**Work task**
Your answer must be every line of the data that contains "localidad".

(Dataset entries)
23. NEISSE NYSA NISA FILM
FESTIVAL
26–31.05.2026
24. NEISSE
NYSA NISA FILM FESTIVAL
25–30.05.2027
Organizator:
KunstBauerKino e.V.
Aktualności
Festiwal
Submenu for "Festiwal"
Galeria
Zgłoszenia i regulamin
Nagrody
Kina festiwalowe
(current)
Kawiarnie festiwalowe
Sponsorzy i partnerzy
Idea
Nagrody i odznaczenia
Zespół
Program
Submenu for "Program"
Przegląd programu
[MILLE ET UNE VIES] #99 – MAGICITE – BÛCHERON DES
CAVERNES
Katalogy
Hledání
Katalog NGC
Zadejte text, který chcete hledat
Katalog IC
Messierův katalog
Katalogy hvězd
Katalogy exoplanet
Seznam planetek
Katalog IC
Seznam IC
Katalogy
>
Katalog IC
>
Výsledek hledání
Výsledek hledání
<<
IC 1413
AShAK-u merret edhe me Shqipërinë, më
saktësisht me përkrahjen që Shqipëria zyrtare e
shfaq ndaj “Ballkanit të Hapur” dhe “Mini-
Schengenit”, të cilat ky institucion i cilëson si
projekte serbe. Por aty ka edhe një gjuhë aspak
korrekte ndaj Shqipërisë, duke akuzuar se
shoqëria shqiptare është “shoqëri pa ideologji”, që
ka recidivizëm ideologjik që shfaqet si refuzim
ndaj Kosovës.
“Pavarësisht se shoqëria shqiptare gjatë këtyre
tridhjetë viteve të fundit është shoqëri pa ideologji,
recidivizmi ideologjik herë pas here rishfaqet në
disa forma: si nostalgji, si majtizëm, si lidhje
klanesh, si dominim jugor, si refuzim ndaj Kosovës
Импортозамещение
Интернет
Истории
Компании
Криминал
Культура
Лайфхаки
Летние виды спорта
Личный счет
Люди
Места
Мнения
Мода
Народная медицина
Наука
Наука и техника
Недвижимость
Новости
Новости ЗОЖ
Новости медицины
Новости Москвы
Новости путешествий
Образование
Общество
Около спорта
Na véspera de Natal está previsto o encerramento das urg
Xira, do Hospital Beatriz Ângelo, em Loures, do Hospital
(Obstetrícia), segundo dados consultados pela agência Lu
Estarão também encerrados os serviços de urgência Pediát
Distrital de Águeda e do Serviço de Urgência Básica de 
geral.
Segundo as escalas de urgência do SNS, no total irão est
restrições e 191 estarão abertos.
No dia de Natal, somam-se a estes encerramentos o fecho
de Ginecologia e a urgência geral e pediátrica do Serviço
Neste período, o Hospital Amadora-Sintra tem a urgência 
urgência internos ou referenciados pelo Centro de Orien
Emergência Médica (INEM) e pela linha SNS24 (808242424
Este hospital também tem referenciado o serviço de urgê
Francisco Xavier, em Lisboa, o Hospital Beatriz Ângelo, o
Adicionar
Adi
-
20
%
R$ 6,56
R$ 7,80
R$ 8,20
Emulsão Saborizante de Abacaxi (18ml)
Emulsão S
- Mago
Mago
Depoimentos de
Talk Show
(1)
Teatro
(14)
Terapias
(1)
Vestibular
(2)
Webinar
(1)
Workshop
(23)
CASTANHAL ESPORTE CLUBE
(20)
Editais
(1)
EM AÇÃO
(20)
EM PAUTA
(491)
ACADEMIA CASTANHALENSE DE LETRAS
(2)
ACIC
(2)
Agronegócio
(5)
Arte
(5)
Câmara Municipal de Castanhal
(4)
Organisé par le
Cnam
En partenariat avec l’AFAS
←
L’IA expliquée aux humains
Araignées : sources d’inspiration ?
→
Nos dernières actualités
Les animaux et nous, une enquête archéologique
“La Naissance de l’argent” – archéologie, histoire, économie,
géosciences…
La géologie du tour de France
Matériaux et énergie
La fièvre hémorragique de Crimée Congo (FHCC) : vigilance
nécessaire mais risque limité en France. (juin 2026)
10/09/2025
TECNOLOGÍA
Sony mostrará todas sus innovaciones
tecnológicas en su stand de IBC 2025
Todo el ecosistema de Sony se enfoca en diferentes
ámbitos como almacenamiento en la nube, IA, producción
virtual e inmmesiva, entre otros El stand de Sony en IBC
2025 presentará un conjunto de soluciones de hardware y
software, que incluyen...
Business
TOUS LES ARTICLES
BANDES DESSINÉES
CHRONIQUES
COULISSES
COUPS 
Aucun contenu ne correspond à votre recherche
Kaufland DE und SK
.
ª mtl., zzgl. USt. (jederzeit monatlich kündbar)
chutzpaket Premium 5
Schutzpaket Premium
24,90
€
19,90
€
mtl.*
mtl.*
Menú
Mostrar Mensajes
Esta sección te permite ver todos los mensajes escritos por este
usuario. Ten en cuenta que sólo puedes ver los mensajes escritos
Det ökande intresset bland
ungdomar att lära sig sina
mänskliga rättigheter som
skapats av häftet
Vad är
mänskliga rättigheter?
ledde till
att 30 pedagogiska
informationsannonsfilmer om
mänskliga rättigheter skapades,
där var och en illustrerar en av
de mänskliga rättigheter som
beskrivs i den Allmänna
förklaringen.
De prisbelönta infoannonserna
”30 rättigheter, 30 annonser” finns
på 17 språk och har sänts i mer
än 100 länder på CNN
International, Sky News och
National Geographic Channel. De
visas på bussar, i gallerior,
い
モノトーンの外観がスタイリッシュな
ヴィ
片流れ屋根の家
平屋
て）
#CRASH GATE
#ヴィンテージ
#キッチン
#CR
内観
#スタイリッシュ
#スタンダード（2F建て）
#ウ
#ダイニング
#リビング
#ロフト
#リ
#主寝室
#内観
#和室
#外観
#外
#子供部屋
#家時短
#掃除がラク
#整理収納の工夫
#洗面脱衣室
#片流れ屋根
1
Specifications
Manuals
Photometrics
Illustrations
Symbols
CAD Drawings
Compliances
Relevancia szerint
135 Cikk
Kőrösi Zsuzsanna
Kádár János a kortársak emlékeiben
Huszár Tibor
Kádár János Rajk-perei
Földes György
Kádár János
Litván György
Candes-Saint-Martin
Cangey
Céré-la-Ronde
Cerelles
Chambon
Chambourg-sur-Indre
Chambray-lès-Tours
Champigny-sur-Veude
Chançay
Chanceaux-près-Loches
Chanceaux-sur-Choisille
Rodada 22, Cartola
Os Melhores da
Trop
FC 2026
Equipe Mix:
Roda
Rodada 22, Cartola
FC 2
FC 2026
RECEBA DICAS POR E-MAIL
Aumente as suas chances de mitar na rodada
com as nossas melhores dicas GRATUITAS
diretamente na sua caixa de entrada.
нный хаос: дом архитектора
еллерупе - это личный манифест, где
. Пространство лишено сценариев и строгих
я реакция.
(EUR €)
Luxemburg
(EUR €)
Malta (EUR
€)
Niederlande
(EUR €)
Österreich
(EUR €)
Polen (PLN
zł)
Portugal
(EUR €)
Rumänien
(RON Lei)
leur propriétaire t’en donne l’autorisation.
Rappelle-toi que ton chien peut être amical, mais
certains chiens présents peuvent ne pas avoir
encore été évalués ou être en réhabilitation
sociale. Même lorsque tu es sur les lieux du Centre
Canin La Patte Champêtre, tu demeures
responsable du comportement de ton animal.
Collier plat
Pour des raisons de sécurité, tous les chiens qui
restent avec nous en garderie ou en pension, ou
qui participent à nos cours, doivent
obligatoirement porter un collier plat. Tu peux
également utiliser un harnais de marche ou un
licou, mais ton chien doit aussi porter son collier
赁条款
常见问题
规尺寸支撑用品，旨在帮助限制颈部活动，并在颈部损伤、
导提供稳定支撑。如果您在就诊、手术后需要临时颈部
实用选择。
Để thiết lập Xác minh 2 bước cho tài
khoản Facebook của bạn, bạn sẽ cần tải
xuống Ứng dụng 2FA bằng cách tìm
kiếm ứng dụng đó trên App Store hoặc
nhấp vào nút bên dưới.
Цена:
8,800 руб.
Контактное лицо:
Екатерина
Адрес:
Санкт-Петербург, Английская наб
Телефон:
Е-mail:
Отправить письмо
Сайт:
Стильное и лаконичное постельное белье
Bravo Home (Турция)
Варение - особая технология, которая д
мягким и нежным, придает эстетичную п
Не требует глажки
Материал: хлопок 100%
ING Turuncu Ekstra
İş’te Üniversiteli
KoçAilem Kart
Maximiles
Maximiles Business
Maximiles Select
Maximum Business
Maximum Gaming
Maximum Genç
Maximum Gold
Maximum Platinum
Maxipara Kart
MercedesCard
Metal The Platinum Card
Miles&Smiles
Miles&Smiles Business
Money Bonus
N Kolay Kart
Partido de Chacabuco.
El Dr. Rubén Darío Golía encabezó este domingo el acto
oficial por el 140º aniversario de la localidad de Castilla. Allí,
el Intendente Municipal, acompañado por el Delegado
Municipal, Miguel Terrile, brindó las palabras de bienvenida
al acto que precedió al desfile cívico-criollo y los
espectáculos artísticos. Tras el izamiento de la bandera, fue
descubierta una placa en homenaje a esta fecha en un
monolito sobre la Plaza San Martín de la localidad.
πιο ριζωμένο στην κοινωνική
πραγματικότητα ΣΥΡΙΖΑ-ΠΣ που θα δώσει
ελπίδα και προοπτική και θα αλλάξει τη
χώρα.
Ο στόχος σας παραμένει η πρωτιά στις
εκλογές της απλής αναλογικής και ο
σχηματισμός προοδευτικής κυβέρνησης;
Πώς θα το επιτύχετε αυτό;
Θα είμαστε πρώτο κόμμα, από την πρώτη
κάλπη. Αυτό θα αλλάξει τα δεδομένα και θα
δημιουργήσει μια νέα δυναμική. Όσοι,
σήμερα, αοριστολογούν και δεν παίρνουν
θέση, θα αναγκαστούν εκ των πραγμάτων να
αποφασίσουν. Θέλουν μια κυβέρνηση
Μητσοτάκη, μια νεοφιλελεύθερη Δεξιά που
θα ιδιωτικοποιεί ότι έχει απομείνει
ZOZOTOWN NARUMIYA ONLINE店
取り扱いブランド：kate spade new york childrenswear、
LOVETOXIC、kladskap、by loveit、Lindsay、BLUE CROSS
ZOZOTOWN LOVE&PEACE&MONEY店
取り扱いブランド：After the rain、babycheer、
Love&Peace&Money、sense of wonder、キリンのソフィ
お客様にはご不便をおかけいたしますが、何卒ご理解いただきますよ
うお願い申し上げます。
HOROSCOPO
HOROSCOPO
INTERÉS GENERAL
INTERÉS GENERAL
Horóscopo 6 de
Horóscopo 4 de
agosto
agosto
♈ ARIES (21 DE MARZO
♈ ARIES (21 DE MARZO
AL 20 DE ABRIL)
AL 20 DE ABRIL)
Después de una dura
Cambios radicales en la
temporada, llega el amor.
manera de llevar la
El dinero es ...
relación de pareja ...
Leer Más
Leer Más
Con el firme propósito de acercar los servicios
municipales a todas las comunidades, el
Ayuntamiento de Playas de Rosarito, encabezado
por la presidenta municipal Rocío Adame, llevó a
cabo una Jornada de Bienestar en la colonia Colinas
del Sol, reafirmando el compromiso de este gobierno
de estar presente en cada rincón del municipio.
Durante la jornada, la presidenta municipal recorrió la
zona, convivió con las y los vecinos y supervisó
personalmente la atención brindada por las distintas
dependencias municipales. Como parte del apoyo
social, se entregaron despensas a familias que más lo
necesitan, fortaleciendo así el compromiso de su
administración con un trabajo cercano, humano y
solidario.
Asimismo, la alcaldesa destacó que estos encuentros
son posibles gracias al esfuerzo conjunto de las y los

**Task output**
oficial por el 140º aniversario de la localidad de Castilla. Allí,
monolito sobre la Plaza San Martín de la localidad.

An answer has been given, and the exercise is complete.